Each time I edge my bike off the road to Gilimanuk, and enter the peace of the villages, my mind instantly quiets from the intrusive noise of the traffic, and I know I draw an audible sigh of relief. The roads are often bumpy and wide. I can clearly see where I am going, and at times I can even ride on the other side of the road without fear of colliding with an on-coming motor bike. The cows have no qualms crossing the invisible line, expecting me to slow for them, which naturally, I do.

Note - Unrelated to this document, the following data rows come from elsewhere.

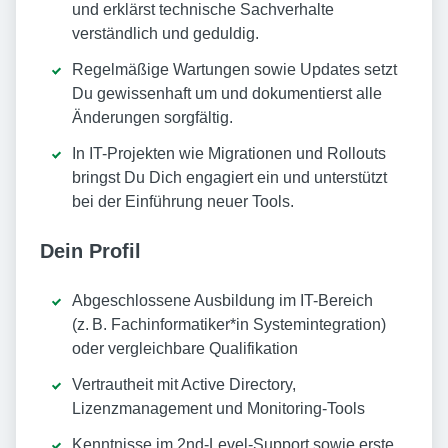
und erklärst technische Sachverhalte
verständlich und geduldig.
Regelmäßige Wartungen sowie Updates setzt
Du gewissenhaft um und dokumentierst alle
Änderungen sorgfältig.
In IT-Projekten wie Migrationen und Rollouts
bringst Du Dich engagiert ein und unterstützt
bei der Einführung neuer Tools.
Dein Profil
Abgeschlossene Ausbildung im IT-Bereich
(z. B. Fachinformatiker*in Systemintegration)
oder vergleichbare Qualifikation
Vertrautheit mit Active Directory,
Lizenzmanagement und Monitoring-Tools
Kenntnisse im 2nd-Level-Support sowie erste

It’s a world of cooperation and harmony.
We are not so distant from this, certainly not as far as we sometimes say we are. As cultures, we do have something in common. The very fact that I can feel peace as I cycle the paddies of Tabanan Regency assures me that at some point, this simplicity is what made our hearts stronger, lives healthier and communities more peaceful. It’s just that the Western commonalities are so old and almost forgotten, apart from some altruistic souls helping nurture us back to a state of feeling, of being grounded, of listing to our hearts, minds and spirit. The middle of the road only got so crazy when we thew missiles down it in the shape of commercialisation and greed.
Mankind seems to have been fighting for so long now, we are numb to images of fire and reports of death. We’ve accepted that the frantic middle of the road is the place to be, while mourning the loss of our own state of being.
As I turn my back on the busy by-pass that takes busloads of tourists to Tanah Lot temple every day, I carefully keep my wheels on the left side of the road. Maggie Thatcher was right. The middle of the road is dangerous. But once, it was a place of peace and harmony in the centre of a village where goods were traded and life was sustainable.
That’s the beauty of Bali. Lessons and stories around every corner, beckoning to be written, heard and shared.
If we are lucky, the middle of the road will once again be a place we are not only nurtured, but a place in our community we feel safe enough to share our dreams and lessons of who we are, and why we must continue to be.